[Supplied records — start]

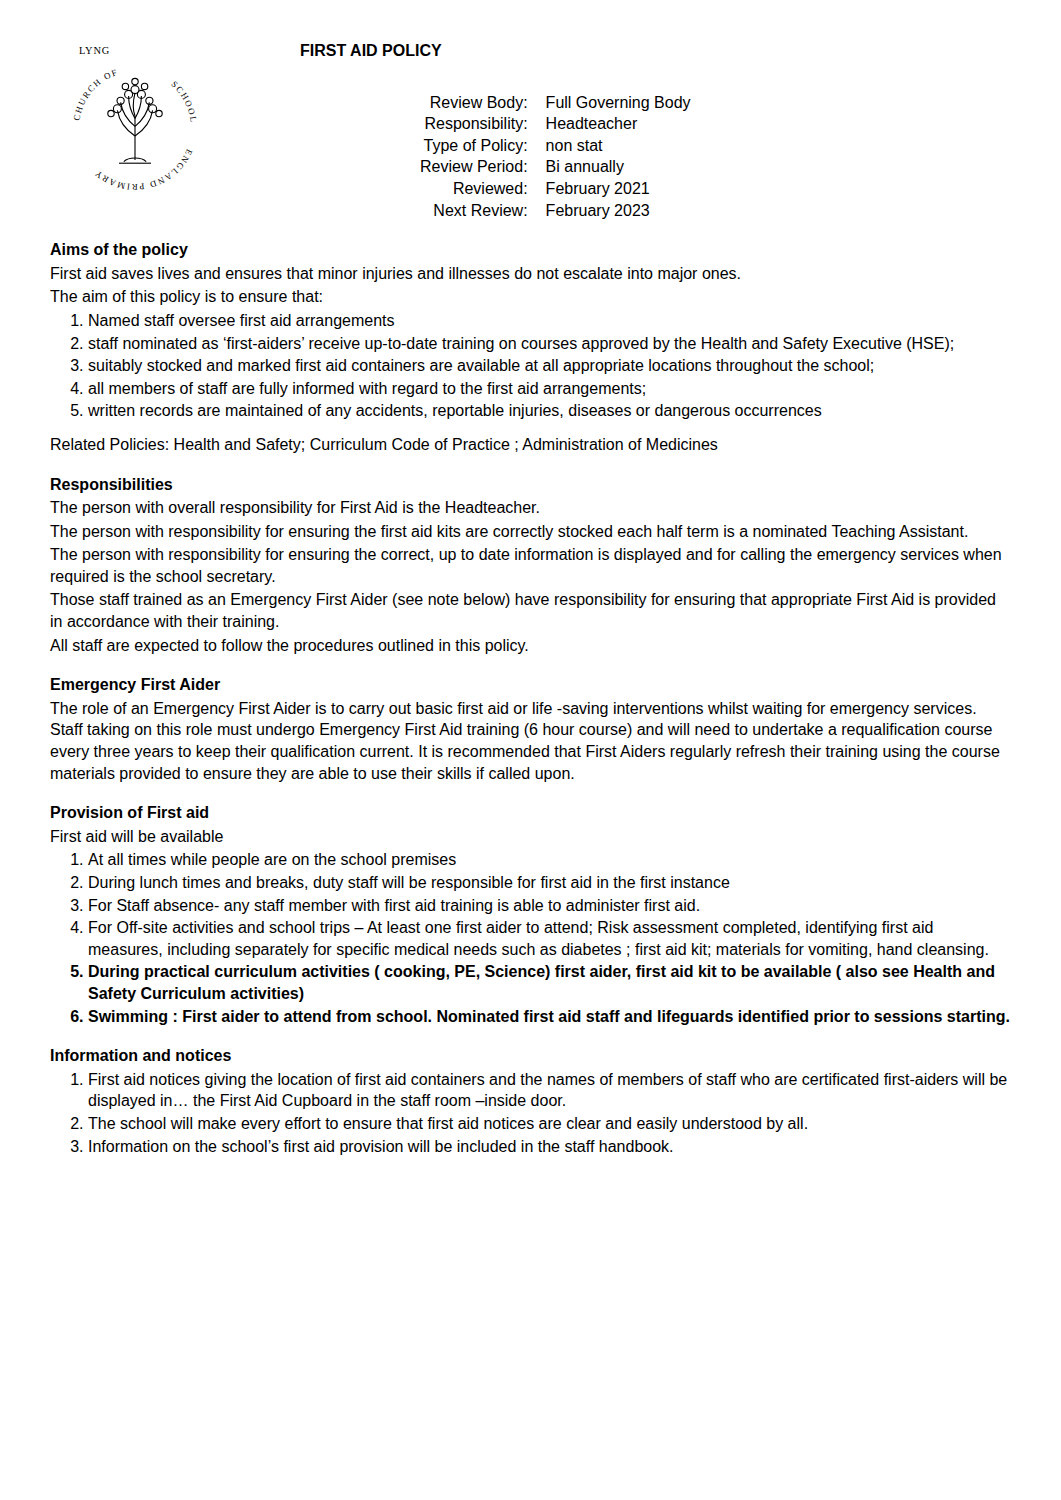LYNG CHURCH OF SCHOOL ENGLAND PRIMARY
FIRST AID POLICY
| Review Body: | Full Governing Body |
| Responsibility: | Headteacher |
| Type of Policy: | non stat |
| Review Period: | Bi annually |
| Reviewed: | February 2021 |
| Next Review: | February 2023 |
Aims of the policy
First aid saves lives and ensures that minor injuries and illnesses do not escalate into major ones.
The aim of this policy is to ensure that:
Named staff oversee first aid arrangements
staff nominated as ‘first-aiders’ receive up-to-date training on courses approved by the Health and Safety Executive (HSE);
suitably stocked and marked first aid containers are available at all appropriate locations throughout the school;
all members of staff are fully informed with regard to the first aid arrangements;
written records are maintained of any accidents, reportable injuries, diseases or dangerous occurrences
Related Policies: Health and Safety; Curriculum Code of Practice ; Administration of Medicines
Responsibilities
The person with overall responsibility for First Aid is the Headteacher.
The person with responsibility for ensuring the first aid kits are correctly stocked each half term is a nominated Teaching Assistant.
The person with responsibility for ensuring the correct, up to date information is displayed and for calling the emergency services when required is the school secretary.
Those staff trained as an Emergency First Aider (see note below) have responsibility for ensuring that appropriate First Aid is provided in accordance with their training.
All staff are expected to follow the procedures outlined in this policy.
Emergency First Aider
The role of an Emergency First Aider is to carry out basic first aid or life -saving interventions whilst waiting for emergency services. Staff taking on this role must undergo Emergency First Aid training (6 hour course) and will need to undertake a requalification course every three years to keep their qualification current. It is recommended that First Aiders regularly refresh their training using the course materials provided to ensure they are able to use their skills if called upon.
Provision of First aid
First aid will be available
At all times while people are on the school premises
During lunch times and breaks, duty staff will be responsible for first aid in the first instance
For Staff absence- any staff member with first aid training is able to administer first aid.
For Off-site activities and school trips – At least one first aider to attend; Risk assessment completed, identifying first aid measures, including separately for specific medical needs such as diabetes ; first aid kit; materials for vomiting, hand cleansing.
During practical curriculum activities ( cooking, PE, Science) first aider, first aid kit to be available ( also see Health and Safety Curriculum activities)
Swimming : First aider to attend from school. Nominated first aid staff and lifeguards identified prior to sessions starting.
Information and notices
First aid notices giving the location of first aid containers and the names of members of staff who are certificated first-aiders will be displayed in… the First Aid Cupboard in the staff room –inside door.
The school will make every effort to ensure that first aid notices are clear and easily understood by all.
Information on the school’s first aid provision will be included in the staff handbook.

[Supplied records — finish]

Task prompt:
Repeat the listing above up to and including the line with "staff nominated as", starting from its first line. Drop any pictures.

Result below:
LYNG CHURCH OF SCHOOL ENGLAND PRIMARY
FIRST AID POLICY
| Review Body: | Full Governing Body |
| Responsibility: | Headteacher |
| Type of Policy: | non stat |
| Review Period: | Bi annually |
| Reviewed: | February 2021 |
| Next Review: | February 2023 |
Aims of the policy
First aid saves lives and ensures that minor injuries and illnesses do not escalate into major ones.
The aim of this policy is to ensure that:
Named staff oversee first aid arrangements
staff nominated as ‘first-aiders’ receive up-to-date training on courses approved by the Health and Safety Executive (HSE);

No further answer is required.